Matthew Kline, the 375th person I’ve met on my quest to have lunch with 500 strangers, believes in seizing opportunities when they appear – which is how he unexpectedly became the owner of an aviation business.

In 2012, Matthew and a flying buddy, Mark, were looking to buy a small plane they could fly on the weekends, and potentially rent out during the week. During their search, they heard about an aviation business owner who wanted to sell his company to his employees. Matthew and Mark were invited to join the staff buyout: so instead of purchasing one plane, they ended up becoming part-owners in a business that owned 13 of them. 

Today, Matthew and Mark own three aviation businesses – AirMed Australia, a Sydney-based air ambulance, Air Link, a Dubbo-based charter operation, and Chartair, a Darwin-based charter operation – via a group called Aviation Logistics.

Aviation Logistics employs about 270 people in multiple states and owns dozens of aircraft. Recently, the group became the first civil customer of the new Vertiia aircraft, an Australian-made hydrogen-powered plane that can take off and land vertically.

For all his success, Matthew is no brash tycoon. Rather, he’s reserved and thoughtful. Running such a large business with such a large headcount is challenging, he says. The key is to try to give the staff a sense of ownership, so they’re motivated to do great work.

Matthew has a long history of seizing opportunities and taking action. When he was eight, he had the idea to manufacture diving weights: he used lead that his father scrounged from building sites, melted it on a family camping stove, poured the liquid into a mould and sold the finished product to diving shops.

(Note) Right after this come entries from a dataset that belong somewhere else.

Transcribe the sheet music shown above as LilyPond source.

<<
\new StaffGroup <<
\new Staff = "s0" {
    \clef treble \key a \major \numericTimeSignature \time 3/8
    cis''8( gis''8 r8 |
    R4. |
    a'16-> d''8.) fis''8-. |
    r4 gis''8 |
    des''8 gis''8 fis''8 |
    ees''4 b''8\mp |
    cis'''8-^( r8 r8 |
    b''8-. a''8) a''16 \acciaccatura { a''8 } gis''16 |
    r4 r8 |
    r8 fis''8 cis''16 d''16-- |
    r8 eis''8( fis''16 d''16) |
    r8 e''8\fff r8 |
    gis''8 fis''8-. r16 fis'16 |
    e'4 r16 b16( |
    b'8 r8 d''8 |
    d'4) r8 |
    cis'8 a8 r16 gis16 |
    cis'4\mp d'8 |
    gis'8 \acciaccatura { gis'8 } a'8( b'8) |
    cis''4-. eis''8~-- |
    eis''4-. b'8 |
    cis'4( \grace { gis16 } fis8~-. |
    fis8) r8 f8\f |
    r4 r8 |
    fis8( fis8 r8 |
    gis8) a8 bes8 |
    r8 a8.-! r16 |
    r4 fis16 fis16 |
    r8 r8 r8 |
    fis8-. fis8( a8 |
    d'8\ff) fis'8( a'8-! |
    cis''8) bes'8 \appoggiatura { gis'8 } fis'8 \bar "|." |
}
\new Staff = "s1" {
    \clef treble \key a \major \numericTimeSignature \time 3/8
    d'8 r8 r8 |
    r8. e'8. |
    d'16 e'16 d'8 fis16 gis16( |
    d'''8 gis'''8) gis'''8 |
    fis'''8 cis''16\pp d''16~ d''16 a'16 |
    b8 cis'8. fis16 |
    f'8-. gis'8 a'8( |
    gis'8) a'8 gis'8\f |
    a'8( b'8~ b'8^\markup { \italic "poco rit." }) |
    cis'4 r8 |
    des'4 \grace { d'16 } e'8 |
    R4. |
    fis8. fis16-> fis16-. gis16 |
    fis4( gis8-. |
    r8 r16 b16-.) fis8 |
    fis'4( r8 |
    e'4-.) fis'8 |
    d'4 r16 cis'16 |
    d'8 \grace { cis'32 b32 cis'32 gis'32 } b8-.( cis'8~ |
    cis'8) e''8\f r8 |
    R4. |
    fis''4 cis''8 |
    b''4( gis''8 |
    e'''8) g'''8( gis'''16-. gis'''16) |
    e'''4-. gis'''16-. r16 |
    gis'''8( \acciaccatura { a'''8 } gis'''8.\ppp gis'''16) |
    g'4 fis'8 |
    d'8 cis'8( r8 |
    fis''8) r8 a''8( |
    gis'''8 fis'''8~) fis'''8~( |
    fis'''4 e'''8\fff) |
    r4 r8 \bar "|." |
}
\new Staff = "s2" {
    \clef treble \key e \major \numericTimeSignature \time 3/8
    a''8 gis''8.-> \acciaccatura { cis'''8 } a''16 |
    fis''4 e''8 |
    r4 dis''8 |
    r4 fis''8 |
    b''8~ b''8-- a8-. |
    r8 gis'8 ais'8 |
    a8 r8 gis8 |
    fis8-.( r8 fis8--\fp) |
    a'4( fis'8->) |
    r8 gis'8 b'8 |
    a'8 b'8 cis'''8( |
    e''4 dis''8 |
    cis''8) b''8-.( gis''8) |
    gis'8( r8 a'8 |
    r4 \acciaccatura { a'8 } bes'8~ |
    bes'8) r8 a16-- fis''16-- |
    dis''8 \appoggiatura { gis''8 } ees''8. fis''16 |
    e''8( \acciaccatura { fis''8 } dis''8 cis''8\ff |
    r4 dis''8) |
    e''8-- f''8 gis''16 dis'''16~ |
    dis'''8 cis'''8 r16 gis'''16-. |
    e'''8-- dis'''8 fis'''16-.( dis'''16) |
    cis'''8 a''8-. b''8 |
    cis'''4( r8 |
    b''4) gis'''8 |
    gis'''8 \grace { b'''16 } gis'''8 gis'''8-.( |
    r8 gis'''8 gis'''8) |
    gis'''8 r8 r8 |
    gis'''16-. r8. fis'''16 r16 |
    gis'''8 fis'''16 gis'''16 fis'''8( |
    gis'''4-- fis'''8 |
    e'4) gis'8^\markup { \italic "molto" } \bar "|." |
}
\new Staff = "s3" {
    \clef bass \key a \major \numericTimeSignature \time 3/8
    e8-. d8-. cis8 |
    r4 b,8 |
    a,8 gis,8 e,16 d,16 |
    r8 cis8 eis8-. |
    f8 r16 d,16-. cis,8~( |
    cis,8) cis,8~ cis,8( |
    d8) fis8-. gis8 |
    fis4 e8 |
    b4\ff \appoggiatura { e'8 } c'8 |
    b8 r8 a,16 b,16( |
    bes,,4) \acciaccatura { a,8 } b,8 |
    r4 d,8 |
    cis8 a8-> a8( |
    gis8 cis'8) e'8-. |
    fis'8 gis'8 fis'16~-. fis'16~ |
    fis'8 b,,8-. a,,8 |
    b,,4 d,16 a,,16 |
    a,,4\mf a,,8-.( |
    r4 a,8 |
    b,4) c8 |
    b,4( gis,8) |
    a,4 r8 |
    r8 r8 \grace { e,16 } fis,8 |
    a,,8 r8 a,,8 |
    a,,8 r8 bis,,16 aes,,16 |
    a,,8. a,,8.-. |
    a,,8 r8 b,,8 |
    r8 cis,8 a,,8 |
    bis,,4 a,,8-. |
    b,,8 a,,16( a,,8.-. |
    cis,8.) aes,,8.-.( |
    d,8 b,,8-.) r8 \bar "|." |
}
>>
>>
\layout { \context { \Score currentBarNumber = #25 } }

A couple of years later, Matthew paid the princely sum of $800 to buy some audio-visual equipment from a teacher (on an instalment plan) and used it to run school productions. Initially, he worked for free, before the school told him to charge for his service. That hobby eventually grew into a serious business, Avsound Productions, which serviced nightclubs, gyms and other venues for more than two decades, before Matthew moved into aviation.